Brief
Reproduce exactly the lines below, from the first through the one containing "right ear: (731, 301)", and nothing more.

Stored records
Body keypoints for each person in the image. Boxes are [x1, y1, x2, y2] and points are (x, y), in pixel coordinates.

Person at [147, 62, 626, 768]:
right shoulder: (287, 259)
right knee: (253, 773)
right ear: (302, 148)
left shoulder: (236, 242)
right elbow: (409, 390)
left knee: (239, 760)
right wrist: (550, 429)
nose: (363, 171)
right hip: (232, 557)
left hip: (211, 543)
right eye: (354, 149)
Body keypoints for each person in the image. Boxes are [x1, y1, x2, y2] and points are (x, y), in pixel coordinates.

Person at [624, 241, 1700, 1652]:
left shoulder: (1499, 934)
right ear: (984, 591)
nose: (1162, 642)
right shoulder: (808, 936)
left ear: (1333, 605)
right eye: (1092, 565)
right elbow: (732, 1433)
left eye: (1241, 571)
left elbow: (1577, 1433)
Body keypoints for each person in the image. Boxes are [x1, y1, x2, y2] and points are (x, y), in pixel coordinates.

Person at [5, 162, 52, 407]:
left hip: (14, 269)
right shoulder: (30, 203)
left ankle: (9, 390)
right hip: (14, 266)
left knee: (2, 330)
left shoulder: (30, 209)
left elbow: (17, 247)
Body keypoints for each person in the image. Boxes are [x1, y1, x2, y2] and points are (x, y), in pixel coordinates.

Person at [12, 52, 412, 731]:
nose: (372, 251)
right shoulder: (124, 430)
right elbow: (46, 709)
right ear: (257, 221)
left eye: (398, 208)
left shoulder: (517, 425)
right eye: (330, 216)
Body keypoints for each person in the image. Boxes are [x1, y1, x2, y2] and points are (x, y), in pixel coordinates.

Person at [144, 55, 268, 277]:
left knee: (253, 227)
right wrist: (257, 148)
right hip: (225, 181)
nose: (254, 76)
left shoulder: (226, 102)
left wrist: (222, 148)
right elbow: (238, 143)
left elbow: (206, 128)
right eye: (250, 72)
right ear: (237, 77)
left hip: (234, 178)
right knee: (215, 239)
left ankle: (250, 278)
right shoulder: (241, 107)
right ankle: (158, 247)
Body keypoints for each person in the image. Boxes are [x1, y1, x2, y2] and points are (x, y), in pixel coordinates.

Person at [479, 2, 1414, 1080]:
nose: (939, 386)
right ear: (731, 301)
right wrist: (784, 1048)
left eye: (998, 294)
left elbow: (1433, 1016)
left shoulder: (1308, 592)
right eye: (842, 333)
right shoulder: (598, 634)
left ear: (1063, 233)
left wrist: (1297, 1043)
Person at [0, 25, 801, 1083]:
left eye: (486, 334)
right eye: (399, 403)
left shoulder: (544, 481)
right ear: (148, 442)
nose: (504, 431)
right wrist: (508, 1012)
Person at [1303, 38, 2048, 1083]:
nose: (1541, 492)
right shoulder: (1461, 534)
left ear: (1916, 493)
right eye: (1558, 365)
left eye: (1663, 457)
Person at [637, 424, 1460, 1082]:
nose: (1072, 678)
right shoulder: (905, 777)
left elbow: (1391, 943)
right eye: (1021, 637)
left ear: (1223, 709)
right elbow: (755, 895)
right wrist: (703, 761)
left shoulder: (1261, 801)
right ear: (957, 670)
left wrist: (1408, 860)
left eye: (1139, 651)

Task answer
Body keypoints for each person in the image. Boxes are [x1, y1, x2, y2] and points are (x, y), in pixel coordinates.

Person at [147, 62, 626, 768]:
right shoulder: (287, 259)
right knee: (253, 773)
right ear: (302, 148)
left shoulder: (236, 242)
right elbow: (409, 390)
left knee: (239, 760)
right wrist: (550, 429)
nose: (363, 171)
right hip: (232, 557)
left hip: (211, 543)
right eye: (354, 149)
Body keypoints for each person in the image. Boxes are [x1, y1, x2, y2] and points are (x, y), in pixel coordinates.

Person at [624, 241, 1700, 1652]:
left shoulder: (1499, 934)
right ear: (984, 591)
nose: (1162, 642)
right shoulder: (808, 936)
left ear: (1333, 605)
right eye: (1092, 565)
right elbow: (732, 1433)
left eye: (1241, 571)
left elbow: (1577, 1433)
Body keypoints for each person in the image. Boxes are [x1, y1, x2, y2] and points are (x, y), in pixel coordinates.

Person at [5, 162, 52, 407]:
left hip: (14, 269)
right shoulder: (30, 203)
left ankle: (9, 390)
right hip: (14, 266)
left knee: (2, 330)
left shoulder: (30, 209)
left elbow: (17, 247)
Body keypoints for each person in the image. Boxes are [x1, y1, x2, y2] and points are (x, y), in pixel coordinates.

Person at [12, 52, 412, 731]:
nose: (372, 251)
right shoulder: (124, 430)
right elbow: (46, 709)
right ear: (257, 221)
left eye: (398, 208)
left shoulder: (517, 425)
right eye: (330, 216)
Body keypoints for each person in the image. Boxes are [x1, y1, x2, y2] and points are (x, y), in pixel coordinates.

Person at [144, 55, 268, 277]:
left knee: (253, 227)
right wrist: (257, 148)
right hip: (225, 181)
nose: (254, 76)
left shoulder: (226, 102)
left wrist: (222, 148)
right elbow: (238, 143)
left elbow: (206, 128)
right eye: (250, 72)
right ear: (237, 77)
left hip: (234, 178)
right knee: (215, 239)
left ankle: (250, 278)
right shoulder: (241, 107)
right ankle: (158, 247)
Body keypoints for each person in the image. Boxes are [x1, y1, x2, y2] and points are (x, y), in pixel coordinates.

Person at [479, 2, 1414, 1080]:
nose: (939, 386)
right ear: (731, 301)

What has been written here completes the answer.